Receivables is another large module in RB with functions for accepting and crediting payments, assessing additional charges, correct invoices, monitor accounts receivable, and perform collections. In this module, you can:

  • Credit and track client payments. Apply a payment to multiple invoices at once. Apply retainers and payments via checks, PayPal or credit cards.
  • Keep track of retainers. If a client has a retainer, it automatically appears when crediting payments from that client so you can apply it.
  • Enter credits, discounts, overpayments, and other adjustments.
  • Balance transactions and post payments.
  • Enter non-cash transactions, such as credit and debit memos, duplicate payments, refunds, miscellaneous income, voids, and write-offs.
  • Acknowledge client payments with emailed receipts.
  • Provide resources with billing reports instead of invoices to see what they can expect to be paid for work they have done.
  • Assess finance charges.
  • Include PayPal and credit card processing fees.
  • Run daily register reports.
  • Print or email monthly journal reports to your accountant.
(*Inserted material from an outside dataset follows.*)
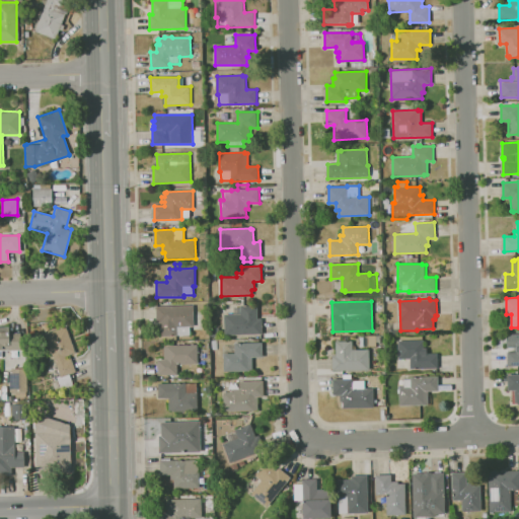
[(247,336),(247,335),(225,335),(225,314),(226,314),(225,306),(257,305),(258,318),(262,318),(263,334),(252,335),(252,336),(247,336)]
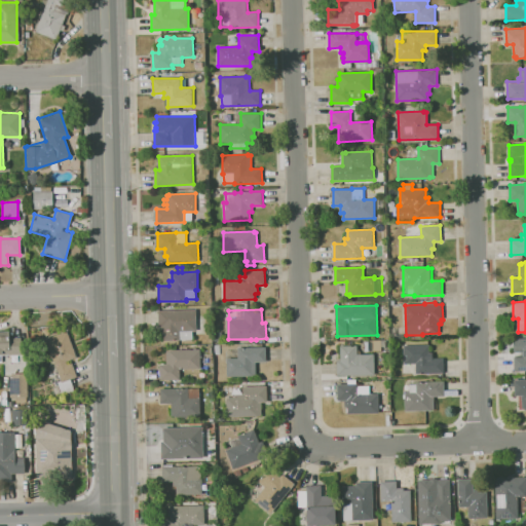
[(163,341),(162,326),(159,326),(159,311),(196,310),(197,331),(193,331),(193,340),(163,341)]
Get an instant snapshot of accounts receivable for any date.
  • Send clients monthly statements via email or regular mail.
  • View monthly client activity reports. View all paid or voided invoices for a set time period.
  • Find overdue invoices.
  • Send clients detailed collection letters.
  • Monitor collection efforts using reports, follow-up alerts, collections notes log, and copies of disputed or unpaid bills you can pull up from the central repository and email to clients from within RB.

Receivables functions by name

TL;DR: Apply payments and perform other accounts receivable tasks, including collections.

RB concepts in this lesson

Notes Logs: Un-editable internal-use only notes entered either by a user or automatically by RB appear in chronological logs in the database record where they occurred.